Unfortunately, fewer and fewer had the money to buy them. Millions fell below the poverty line. Civil servants—teachers, doctors, officials, police—were not paid for months at a time. Taxes were not collected, since the tax service was still being created (there had been no taxes in the Soviet system). The intelligentsia in the universities and science labs lost faith in democracy. Crime rose. The army grumbled. Capitalism and the market lost their appeal. More and more Russians thought nostalgically about the good old days of the USSR.

On the other hand, freedom flourished. After seventy years of Communist dictatorship, journalists could write what they wanted, there were no more political prisoners, anyone could get a passport to travel abroad, voters could pick among a dozen political parties, and eighty-six regions and ethnic republics of the Russian Federation gained self-rule and could go about their business without interference from the Kremlin.

Yeltsin’s main dilemma throughout his entire administration was just how far he was willing to violate democracy in order to save it. In fall 1993, the Supreme Soviet—the parliament, which was still full of ex-Soviet apparatchiks—had blocked his reforms and called on federal regions to rebel.

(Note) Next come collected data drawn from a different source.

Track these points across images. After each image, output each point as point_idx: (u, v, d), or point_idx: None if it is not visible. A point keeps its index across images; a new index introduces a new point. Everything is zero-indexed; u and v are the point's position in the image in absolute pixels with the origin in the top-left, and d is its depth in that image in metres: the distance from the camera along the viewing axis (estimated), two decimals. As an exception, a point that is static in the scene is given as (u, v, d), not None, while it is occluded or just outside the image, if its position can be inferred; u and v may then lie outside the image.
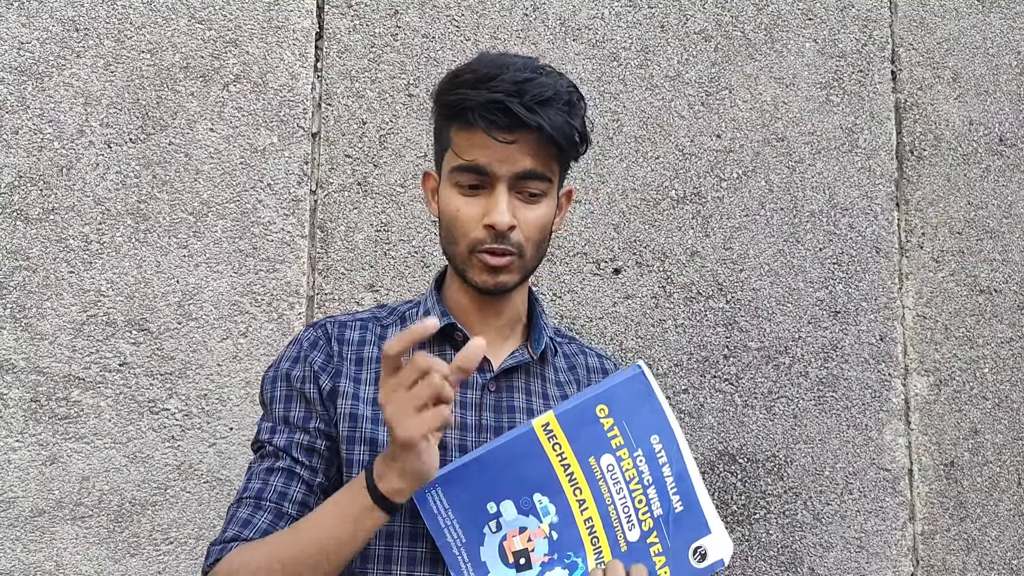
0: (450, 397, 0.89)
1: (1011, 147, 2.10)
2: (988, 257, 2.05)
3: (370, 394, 1.08)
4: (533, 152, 1.05)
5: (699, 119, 1.96)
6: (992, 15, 2.14)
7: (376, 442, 1.05)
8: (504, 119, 1.02)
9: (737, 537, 1.85)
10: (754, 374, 1.90)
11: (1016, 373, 2.03)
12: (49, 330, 1.64)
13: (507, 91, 1.02)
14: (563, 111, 1.06)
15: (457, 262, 1.10)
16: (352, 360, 1.11)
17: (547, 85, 1.05)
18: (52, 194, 1.67)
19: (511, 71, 1.04)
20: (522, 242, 1.07)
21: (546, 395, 1.13)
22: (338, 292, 1.77)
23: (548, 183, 1.08)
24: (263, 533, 1.01)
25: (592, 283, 1.87)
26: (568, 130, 1.06)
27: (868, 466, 1.92)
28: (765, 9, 2.02)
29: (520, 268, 1.09)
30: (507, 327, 1.16)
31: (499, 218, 1.04)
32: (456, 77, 1.07)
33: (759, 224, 1.95)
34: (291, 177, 1.78)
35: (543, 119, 1.02)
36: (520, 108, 1.01)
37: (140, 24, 1.75)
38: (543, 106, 1.03)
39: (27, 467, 1.60)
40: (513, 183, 1.06)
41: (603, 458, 1.01)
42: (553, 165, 1.09)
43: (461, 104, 1.04)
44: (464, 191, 1.07)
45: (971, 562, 1.94)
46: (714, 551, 1.01)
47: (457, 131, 1.07)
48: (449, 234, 1.09)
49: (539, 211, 1.08)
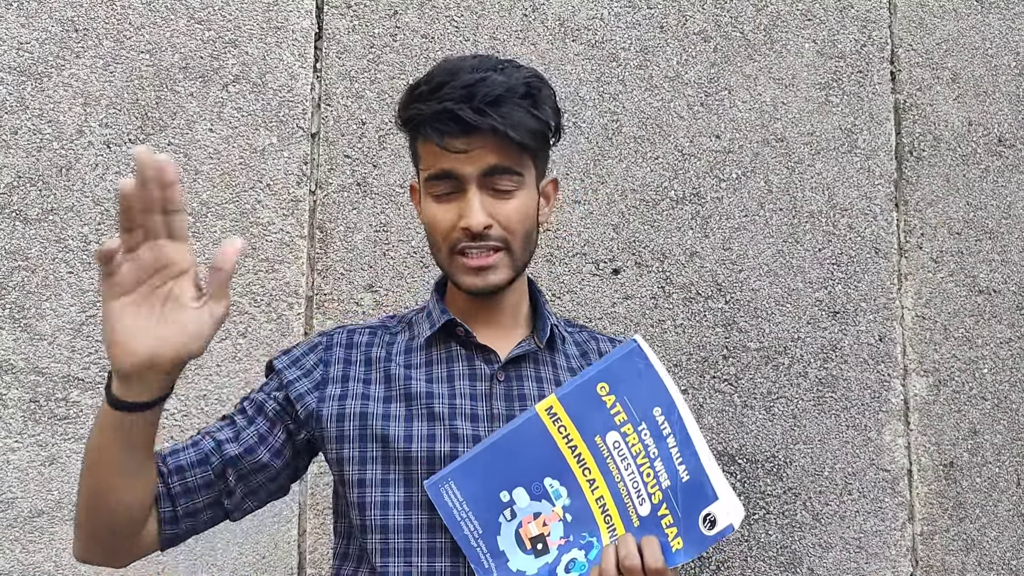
0: (110, 250, 0.82)
1: (1010, 148, 2.10)
2: (987, 257, 2.05)
3: (380, 392, 1.10)
4: (496, 149, 1.04)
5: (698, 120, 1.96)
6: (991, 16, 2.14)
7: (387, 438, 1.06)
8: (455, 126, 1.02)
9: (737, 537, 1.85)
10: (753, 374, 1.90)
11: (1015, 374, 2.03)
12: (48, 330, 1.64)
13: (455, 98, 1.02)
14: (521, 104, 1.04)
15: (444, 268, 1.12)
16: (361, 361, 1.13)
17: (498, 83, 1.03)
18: (51, 194, 1.67)
19: (462, 75, 1.03)
20: (505, 236, 1.08)
21: (558, 381, 1.14)
22: (337, 292, 1.77)
23: (519, 176, 1.08)
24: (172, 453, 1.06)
25: (591, 283, 1.87)
26: (530, 123, 1.05)
27: (867, 466, 1.92)
28: (764, 10, 2.02)
29: (509, 264, 1.10)
30: (510, 321, 1.17)
31: (472, 219, 1.05)
32: (412, 91, 1.07)
33: (758, 225, 1.95)
34: (290, 177, 1.78)
35: (495, 119, 1.02)
36: (469, 113, 1.01)
37: (139, 24, 1.75)
38: (494, 105, 1.02)
39: (26, 467, 1.60)
40: (483, 181, 1.06)
41: (608, 436, 1.02)
42: (523, 158, 1.08)
43: (415, 119, 1.06)
44: (439, 199, 1.08)
45: (970, 562, 1.94)
46: (723, 517, 1.00)
47: (421, 144, 1.09)
48: (431, 241, 1.11)
49: (515, 203, 1.08)
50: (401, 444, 1.06)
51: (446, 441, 1.06)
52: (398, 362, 1.13)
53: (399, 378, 1.11)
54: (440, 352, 1.14)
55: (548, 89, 1.10)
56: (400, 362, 1.13)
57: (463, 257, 1.07)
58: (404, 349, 1.15)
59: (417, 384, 1.10)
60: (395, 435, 1.06)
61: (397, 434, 1.06)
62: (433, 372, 1.12)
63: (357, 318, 1.76)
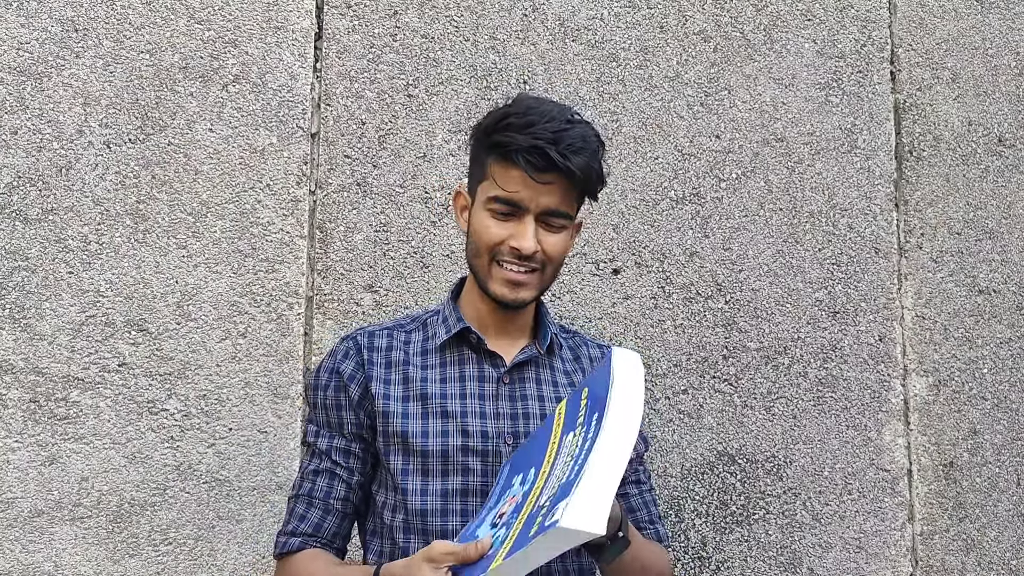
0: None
1: (1010, 147, 2.11)
2: (987, 257, 2.05)
3: (399, 392, 1.26)
4: (561, 192, 1.22)
5: (698, 120, 1.96)
6: (991, 16, 2.14)
7: (406, 434, 1.23)
8: (542, 162, 1.18)
9: (737, 537, 1.85)
10: (753, 375, 1.90)
11: (1015, 374, 2.03)
12: (48, 330, 1.64)
13: (547, 139, 1.18)
14: (589, 157, 1.22)
15: (481, 274, 1.26)
16: (382, 364, 1.28)
17: (579, 135, 1.21)
18: (51, 194, 1.67)
19: (549, 121, 1.20)
20: (544, 261, 1.24)
21: (555, 383, 1.31)
22: (337, 292, 1.77)
23: (569, 219, 1.26)
24: (315, 526, 1.26)
25: (591, 283, 1.87)
26: (592, 174, 1.23)
27: (867, 466, 1.92)
28: (764, 10, 2.02)
29: (538, 285, 1.26)
30: (517, 329, 1.33)
31: (526, 243, 1.21)
32: (503, 119, 1.22)
33: (758, 225, 1.95)
34: (290, 177, 1.78)
35: (573, 165, 1.19)
36: (556, 155, 1.18)
37: (139, 24, 1.75)
38: (575, 153, 1.19)
39: (26, 467, 1.60)
40: (539, 216, 1.22)
41: (568, 435, 1.05)
42: (574, 204, 1.27)
43: (507, 145, 1.20)
44: (496, 216, 1.23)
45: (970, 562, 1.95)
46: (565, 516, 0.87)
47: (497, 165, 1.23)
48: (476, 247, 1.25)
49: (559, 238, 1.25)
50: (419, 440, 1.22)
51: (458, 436, 1.22)
52: (415, 363, 1.28)
53: (416, 379, 1.26)
54: (453, 355, 1.29)
55: (604, 147, 1.28)
56: (417, 363, 1.28)
57: (503, 268, 1.23)
58: (420, 351, 1.30)
59: (432, 385, 1.26)
60: (412, 431, 1.23)
61: (415, 430, 1.23)
62: (446, 373, 1.27)
63: (357, 318, 1.76)
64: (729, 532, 1.85)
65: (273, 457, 1.69)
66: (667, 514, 1.82)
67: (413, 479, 1.22)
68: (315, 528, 1.26)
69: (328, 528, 1.26)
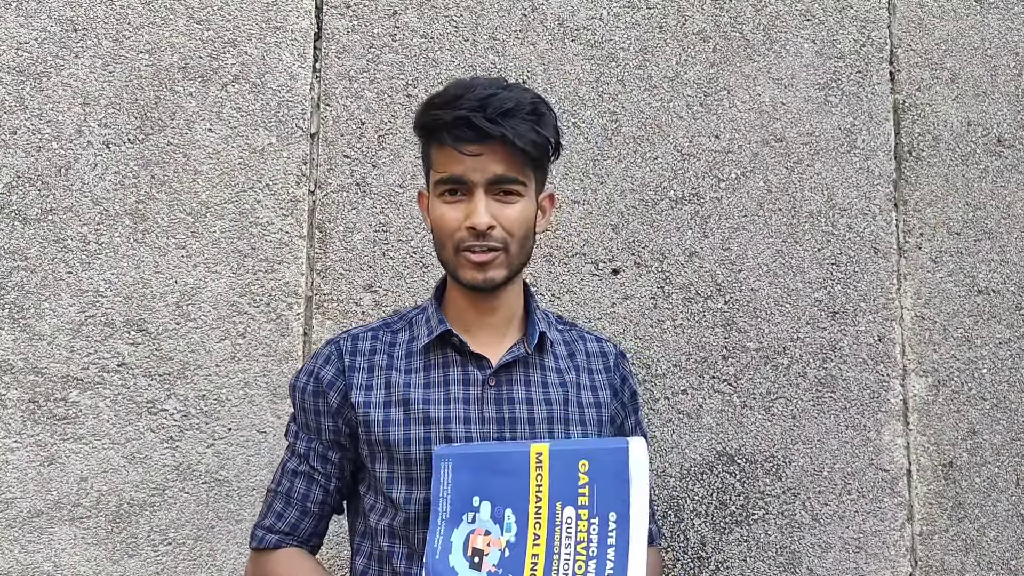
0: None
1: (1009, 148, 2.11)
2: (986, 258, 2.05)
3: (380, 398, 1.22)
4: (503, 159, 1.17)
5: (697, 120, 1.96)
6: (990, 16, 2.14)
7: (388, 442, 1.20)
8: (470, 132, 1.15)
9: (736, 538, 1.85)
10: (752, 375, 1.90)
11: (1015, 374, 2.03)
12: (47, 330, 1.64)
13: (471, 107, 1.14)
14: (528, 120, 1.17)
15: (448, 264, 1.23)
16: (364, 369, 1.25)
17: (509, 98, 1.16)
18: (50, 194, 1.67)
19: (476, 90, 1.16)
20: (505, 238, 1.20)
21: (546, 384, 1.26)
22: (336, 292, 1.77)
23: (522, 185, 1.20)
24: (292, 526, 1.26)
25: (591, 283, 1.87)
26: (534, 136, 1.17)
27: (866, 467, 1.92)
28: (763, 10, 2.02)
29: (506, 264, 1.21)
30: (504, 324, 1.28)
31: (478, 219, 1.16)
32: (429, 101, 1.20)
33: (757, 225, 1.95)
34: (289, 177, 1.78)
35: (506, 129, 1.14)
36: (483, 121, 1.14)
37: (139, 24, 1.75)
38: (506, 117, 1.14)
39: (25, 468, 1.60)
40: (489, 187, 1.18)
41: (567, 509, 1.06)
42: (525, 170, 1.20)
43: (433, 124, 1.18)
44: (447, 199, 1.20)
45: (969, 563, 1.95)
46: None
47: (435, 150, 1.21)
48: (438, 239, 1.22)
49: (516, 208, 1.20)
50: (400, 447, 1.19)
51: (441, 443, 1.18)
52: (398, 367, 1.25)
53: (398, 384, 1.23)
54: (437, 357, 1.25)
55: (551, 111, 1.23)
56: (400, 367, 1.25)
57: (468, 253, 1.19)
58: (404, 353, 1.26)
59: (415, 390, 1.22)
60: (394, 439, 1.20)
61: (396, 438, 1.20)
62: (430, 377, 1.24)
63: (357, 318, 1.76)
64: (728, 532, 1.85)
65: (272, 457, 1.69)
66: (666, 514, 1.82)
67: (398, 487, 1.20)
68: (292, 528, 1.27)
69: (305, 528, 1.27)
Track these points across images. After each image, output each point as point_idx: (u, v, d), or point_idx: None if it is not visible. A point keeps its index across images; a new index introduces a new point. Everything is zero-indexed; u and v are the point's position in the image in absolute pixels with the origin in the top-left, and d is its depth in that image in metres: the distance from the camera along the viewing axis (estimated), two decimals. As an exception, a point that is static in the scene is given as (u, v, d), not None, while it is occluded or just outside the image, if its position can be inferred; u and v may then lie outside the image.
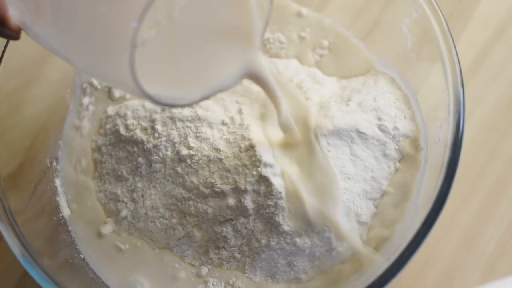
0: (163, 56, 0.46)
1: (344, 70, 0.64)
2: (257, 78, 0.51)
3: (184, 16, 0.46)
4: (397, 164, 0.59)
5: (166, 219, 0.60)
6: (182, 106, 0.48)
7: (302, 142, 0.57)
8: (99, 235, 0.61)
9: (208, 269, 0.59)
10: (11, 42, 0.57)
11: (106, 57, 0.42)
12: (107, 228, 0.61)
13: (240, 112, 0.60)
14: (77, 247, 0.61)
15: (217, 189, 0.57)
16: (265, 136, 0.59)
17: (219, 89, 0.49)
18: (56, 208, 0.61)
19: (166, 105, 0.45)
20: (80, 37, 0.42)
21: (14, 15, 0.43)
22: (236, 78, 0.50)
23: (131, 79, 0.41)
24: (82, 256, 0.60)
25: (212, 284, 0.59)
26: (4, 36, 0.43)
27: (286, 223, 0.56)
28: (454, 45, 0.54)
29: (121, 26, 0.40)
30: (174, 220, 0.59)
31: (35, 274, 0.52)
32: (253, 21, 0.48)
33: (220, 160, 0.58)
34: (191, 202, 0.59)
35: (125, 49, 0.40)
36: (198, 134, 0.59)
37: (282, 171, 0.56)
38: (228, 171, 0.57)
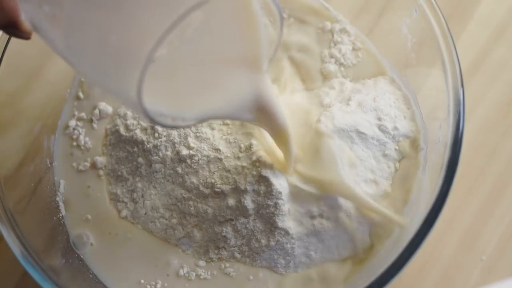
0: (170, 75, 0.47)
1: (358, 74, 0.63)
2: (263, 108, 0.50)
3: (195, 38, 0.46)
4: (397, 164, 0.59)
5: (166, 219, 0.60)
6: (179, 127, 0.48)
7: (308, 148, 0.57)
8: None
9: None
10: (11, 43, 0.57)
11: (114, 69, 0.43)
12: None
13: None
14: (77, 247, 0.61)
15: (217, 189, 0.57)
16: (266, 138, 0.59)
17: (222, 115, 0.49)
18: (56, 208, 0.61)
19: (163, 125, 0.46)
20: (91, 49, 0.43)
21: (27, 19, 0.43)
22: (242, 105, 0.49)
23: (136, 95, 0.41)
24: (82, 256, 0.60)
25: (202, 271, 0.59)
26: (15, 36, 0.44)
27: (286, 223, 0.56)
28: (454, 45, 0.54)
29: (135, 42, 0.40)
30: (174, 220, 0.59)
31: (35, 274, 0.52)
32: (261, 48, 0.48)
33: (220, 160, 0.58)
34: (191, 202, 0.59)
35: (136, 64, 0.40)
36: (198, 134, 0.59)
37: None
38: (228, 171, 0.57)
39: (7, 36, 0.57)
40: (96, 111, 0.64)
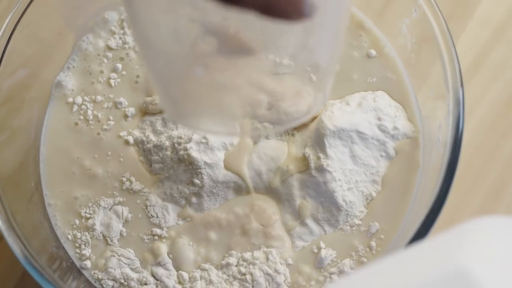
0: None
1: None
2: None
3: None
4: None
5: (166, 219, 0.60)
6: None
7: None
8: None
9: None
10: (11, 42, 0.57)
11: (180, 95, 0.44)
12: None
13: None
14: (77, 247, 0.61)
15: (217, 189, 0.58)
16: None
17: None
18: (56, 208, 0.61)
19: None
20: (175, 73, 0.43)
21: None
22: None
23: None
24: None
25: None
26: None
27: None
28: (454, 45, 0.54)
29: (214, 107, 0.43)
30: (174, 220, 0.60)
31: (35, 274, 0.52)
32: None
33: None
34: (191, 202, 0.59)
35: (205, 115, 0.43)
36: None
37: None
38: (228, 171, 0.58)
39: (7, 36, 0.57)
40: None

Yeltsin disbanded the legislature and sent tanks to smoke out the deputies who barricaded themselves inside; 140 died in the melee. It was a tough choice, but the alternative had seemed worse: total economic collapse and political implosion.

The Communists did not quit. As Yeltsin’s presidential term continued, he was opposed once again by a newly elected hostile parliament, the Duma, where the tone was set by Communists as well as the neo-fascist party of Vladimir Zhirinovsky, who openly advocated an authoritarian model of government. There was every reason to expect the coming presidential election to be a catastrophe: Gennady Zyuganov, the Communist candidate, was polling in the 30 percent range as Yeltsin’s numbers plunged into single digits by the onset of the Chechen War.

Berezovsky had gained entrée into the Kremlin inner circle just a few months previously. He was forty-six years old. The journalist Valentin Yumashev, who had ghost-written the president’s memoirs and subsequently married Yeltsin’s daughter Tatyana, introduced Berezovsky to two of Yeltsin’s entourage: his chief of staff, Viktor Ilyushin, a liberal, and Gen. Alexander Korzhakov, the chief of Kremlin security, called the Federal Service of Okhrana (FSO), the agency that supplied bodyguards to federal bureaucrats. Korzhakov’s power, however, reached far beyond security; he was the de facto representative of all the secret services and the intelligence community in the Kremlin.

The pressing concern among all of Yeltsin’s people was the presidential election in 1996. With every passing week Yeltsin’s chances of winning a second term seemed worse.

After reviewing the situation, Boris Berezovsky came up with a fresh idea: use the senescent Soviet television—Channel One, broadcasting to 200 million people across ten time zones—to work for Yeltsin’s reelection campaign. Thus was born ORT; the initials in Russian stand for Russian Public Television, a.k.a. Berezovsky’s channel.

Before Boris, Channel One used to be Ostankino TV, a mosaic of studios and programs that the Duma Communists were trying to get their hands on, insisting that state TV should be subordinate to the legislative branch. At the time, the only private—and the best managed—network in the country was NTV, owned by Vladimir Gusinsky, which held roughly 15 percent of market share. But it was clear that whoever controlled Channel One would have access to the majority of Russia’s viewers. Berezovsky convinced Ilyushin and Korzhakov that he was the man who could control the airwaves for the benefit of the reforms and the president.